The Dante Project

Reviewer's rating

The title of this full-length, three-part ballet is somewhat coy and misleading. While not a full narrative account of Dante’s ‘Divine Comedy’ it is epic in scale in every other respect and quite the most ambitious project from the Royal Ballet in recent years, initiated before the pandemic hit and then brought to fruition in October. This delayed streaming has the great advantage of permitting repeated viewings of a complex work that repays close study and appreciation.

The first and longest section, ‘Inferno: Pilgrim’ introduces Dante and his guide Virgil to the sinners and lost souls of the Underworld. This is an altogether stunning fifty-minute sequence, where all the theatrical arts fuse together powerfully. Dante (Edward Watson) and Virgil (Gary Avis) are mainly spectators to series of episodes in which groups, couples and soloists involving all the current lead principals of the Royal Ballet perform highly contrasted stories and engage with a broad palette of moods. Wayne McGregor’s choreography is quite classical here, as is the scenario in which a scene is set and onto this platform a varied array of dance sequences is poured. The score by Thomas Adès takes fragments of music by Liszt and reworks them into a pattern of incisive rhythms, and colourful instrumentation entirely in keeping with the lurid life incidents on display.
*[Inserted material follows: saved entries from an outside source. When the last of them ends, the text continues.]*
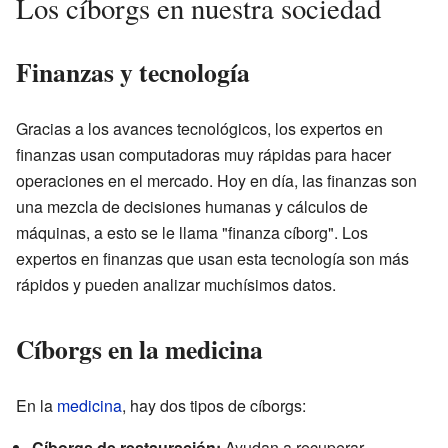
Los cíborgs en nuestra sociedad
Finanzas y tecnología
Gracias a los avances tecnológicos, los expertos en
finanzas usan computadoras muy rápidas para hacer
operaciones en el mercado. Hoy en día, las finanzas son
una mezcla de decisiones humanas y cálculos de
máquinas, a esto se le llama "finanza cíborg". Los
expertos en finanzas que usan esta tecnología son más
rápidos y pueden analizar muchísimos datos.
Cíborgs en la medicina
En la
medicina
, hay dos tipos de cíborgs:
Cíborgs de restauración:
Ayudan a recuperar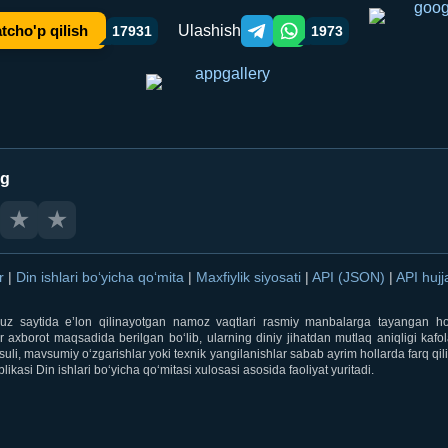
Ulashish
tcho'p qilish
17931
1973
Telegram orqali ulashish
WhatsApp orqali ulashish
ng
★
★
ar
|
Din ishlari bo‘yicha qo‘mita
|
Maxfiylik siyosati
|
API (JSON)
|
API hujj
i.uz saytida e’lon qilinayotgan namoz vaqtlari rasmiy manbalarga tayangan ho
 axborot maqsadida berilgan bo‘lib, ularning diniy jihatdan mutlaq aniqligi kafol
uli, mavsumiy o‘zgarishlar yoki texnik yangilanishlar sabab ayrim hollarda farq qi
ikasi Din ishlari bo‘yicha qo‘mitasi xulosasi asosida faoliyat yuritadi.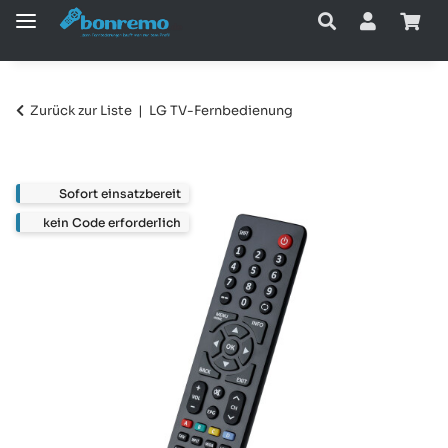
Zurück zur Liste
LG TV-Fernbedienung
An awe-inspiring backdrop by Tacita Dean presents Hell in strikingly unfamiliar terms, all granite and ice, an apparently inverted mountainscape. Together with brilliant lighting effects this creates a complete and coherent world of its own and could stand as an independent ballet.
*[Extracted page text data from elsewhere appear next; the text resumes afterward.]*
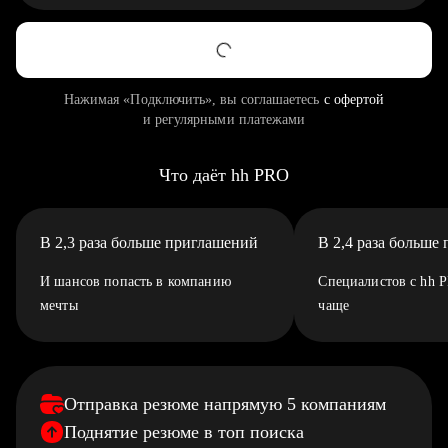
Нажимая «Подключить», вы соглашаетесь
с офертой
и регулярными платежами
Что даёт hh PRO
В 2,3 раза больше приглашений
В 2,4 раза больше
И шансов попасть в компанию
Специалистов с hh 
мечты
чаще
Отправка резюме напрямую 5 компаниям
Поднятие резюме в топ поиска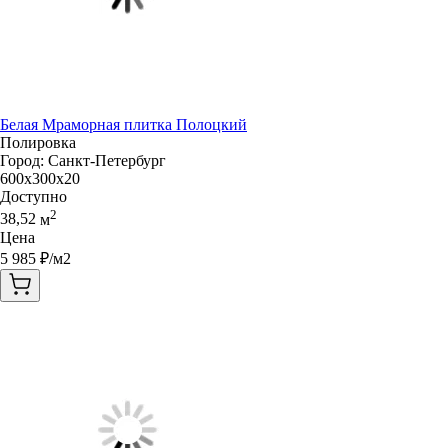
Белая Мраморная плитка Полоцкий
Полировка
Город:
Санкт-Петербург
600x300x20
Доступно
2
38,52
м
Цена
5 985
₽/м2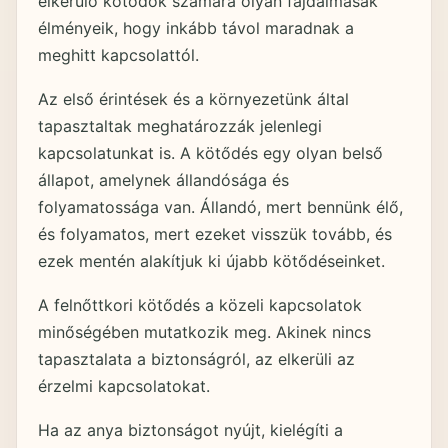
elkerülő kötődők számára olyan fájdalmasak
élményeik, hogy inkább távol maradnak a
meghitt kapcsolattól.
Az első érintések és a környezetünk által
tapasztaltak meghatározzák jelenlegi
kapcsolatunkat is. A kötődés egy olyan belső
állapot, amelynek állandósága és
folyamatossága van. Állandó, mert bennünk élő,
és folyamatos, mert ezeket visszük tovább, és
ezek mentén alakítjuk ki újabb kötődéseinket.
A felnőttkori kötődés a közeli kapcsolatok
minőségében mutatkozik meg. Akinek nincs
tapasztalata a biztonságról, az elkerüli az
érzelmi kapcsolatokat.
Ha az anya biztonságot nyújt, kielégíti a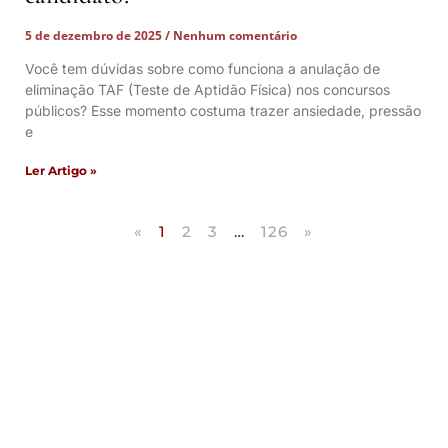
5 de dezembro de 2025
Nenhum comentário
Você tem dúvidas sobre como funciona a anulação de
eliminação TAF (Teste de Aptidão Física) nos concursos
públicos? Esse momento costuma trazer ansiedade, pressão
e
Ler Artigo »
«
1
2
3
…
126
»
Artigos Publicados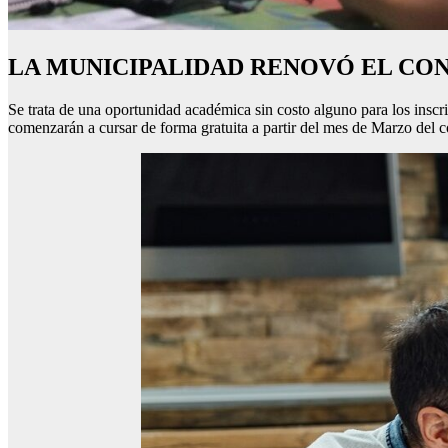
LA MUNICIPALIDAD RENOVÓ EL CO
Se trata de una oportunidad académica sin costo alguno para los inscri
comenzarán a cursar de forma gratuita a partir del mes de Marzo del c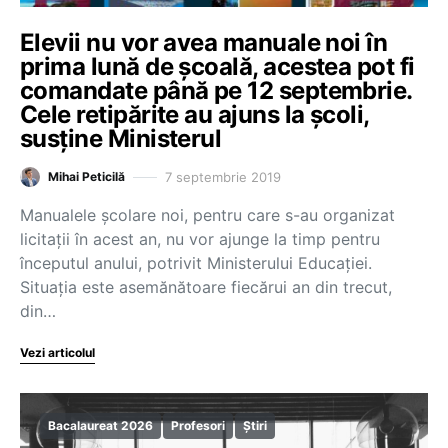
Elevii nu vor avea manuale noi în
prima lună de şcoală, acestea pot fi
comandate până pe 12 septembrie.
Cele retipărite au ajuns la şcoli,
susţine Ministerul
7 septembrie 2019
Mihai Peticilă
Manualele școlare noi, pentru care s-au organizat
licitaţii în acest an, nu vor ajunge la timp pentru
începutul anului, potrivit Ministerului Educaţiei.
Situaţia este asemănătoare fiecărui an din trecut,
din…
Vezi articolul
Bacalaureat 2026
Profesori
Știri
The tone is cooler in the second and shortest section, ‘Purgatorio: Love’, in which Dante recalls his childhood love for Beatrice in a series of wistful encounters with various incarnations of them both. There are some exquisitely delicate sequences for both adult and child dancers and the choreography channels Watson and Avis in the direction of an affecting simplicity, mirrored in Francesca Hayward and Sarah Lamb’s graceful but also withholding, reticent representations of Beatrice. The music too has clear simple lines with penitential chanting that embodies the tone of regret. The final act, ‘Paradiso’, is in some respects the highest achievement of the evening. Abstraction is by definition difficult to render memorably; but again, the collaborative creativity on offer here is first-rate. A video projection of concentric circles, with constantly shifting colours like a kaleidoscope, floats above the dancers, who now all represent celestial bodies in shiny white cat suits. There is a shifting, cumulative ecstatic quality to the shimmering music suggesting Copland and the Tippett of ‘The Midsummer Marriage.’ A final encounter between Dante and Beatrice has a glorious plasticity of overlapping limbs in movement that evokes the shade of Kenneth Macmillan, before Watson is left alone in a shaft of light, an appropriate way to symbolise the isolation of the poet in exile and the end of a peerless career as a principal dancer.
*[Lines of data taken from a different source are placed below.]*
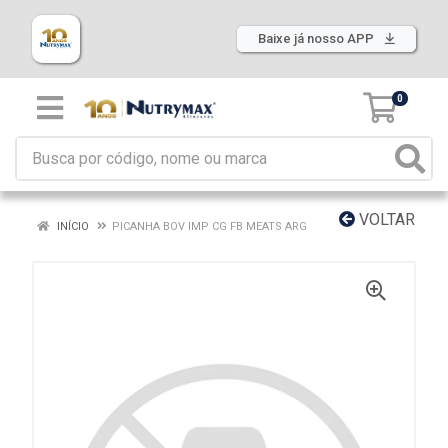
Baixe já nosso APP
0
VOLTAR
INÍCIO
PICANHA BOV IMP CG FB MEATS ARG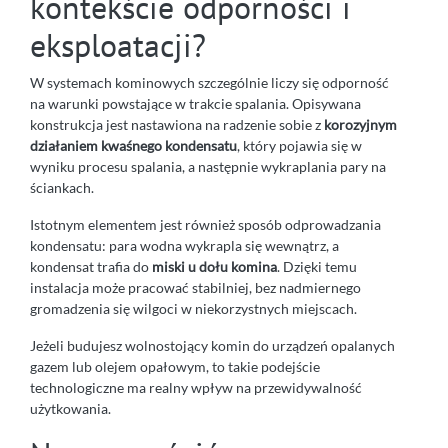
kontekście odporności i
eksploatacji?
W systemach kominowych szczególnie liczy się odporność
na warunki powstające w trakcie spalania. Opisywana
konstrukcja jest nastawiona na radzenie sobie z
korozyjnym
działaniem kwaśnego kondensatu
, który pojawia się w
wyniku procesu spalania, a następnie wykraplania pary na
ściankach.
Istotnym elementem jest również sposób odprowadzania
kondensatu: para wodna wykrapla się wewnątrz, a
kondensat trafia do
miski u dołu komina
. Dzięki temu
instalacja może pracować stabilniej, bez nadmiernego
gromadzenia się wilgoci w niekorzystnych miejscach.
Jeżeli budujesz wolnostojący komin do urządzeń opalanych
gazem lub olejem opałowym, to takie podejście
technologiczne ma realny wpływ na przewidywalność
użytkowania.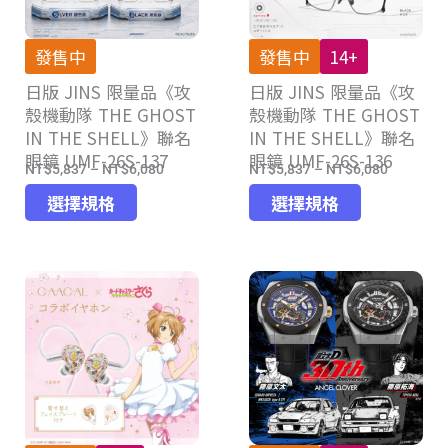
發售中
發售中
14+
日版 JINS 限量品《攻
日版 JINS 限量品《攻
殼機動隊 THE GHOST
殼機動隊 THE GHOST
IN THE SHELL》聯名
IN THE SHELL》聯名
眼鏡 UMF-26S-137
眼鏡 UMF-26S-136
NT$
5,837
–
NT$
6,080
NT$
5,837
–
NT$
6,080
價
價
此
此
格
格
選擇規格
選擇規格
產
產
範
範
品
品
圍：
圍：
有
有
NT$5,837
NT$5,83
多
多
到
到
種
種
NT$6,080
NT$6,08
款
款
式。
式。
可
可
在
在
產
產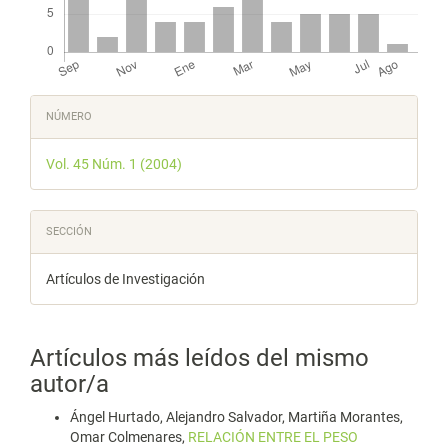
Detalles
NÚMERO
del
Vol. 45 Núm. 1 (2004)
artículo
SECCIÓN
Artículos de Investigación
Artículos más leídos del mismo
autor/a
Ángel Hurtado, Alejandro Salvador, Martiña Morantes,
Omar Colmenares,
RELACIÓN ENTRE EL PESO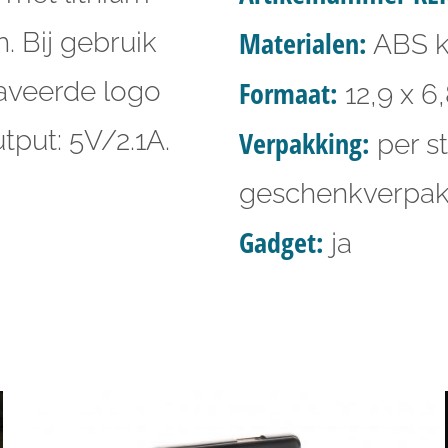
Materialen:
. Bij gebruik
ABS k
Formaat:
aveerde logo
12,9 x 6
tput: 5V/2.1A.
Verpakking:
per st
geschenkverpak
Gadget:
ja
A short review cannot do justice to the many creative layers successfully presented here, but in addition to those already highlighted, one must mention the crucial role played by the lighting design of Lucy Carter and Simon Bennison in creating the unique look of each of the three separate worlds, the virtuosic solos of Calvin Richardson and Fumi Kaneko, and above all the expressive power and classical poise of the choreography, one of McGregor’s most astonishing achievements.

This production is a visual and sonic feast in which the individual performances are magnificent but where the collective whole is even greater. In that sense it is very much in tune with the message of ‘The Divine Comedy’ itself which seeks to excavate the interconnectedness of human experience through pushing back the limits of imagination.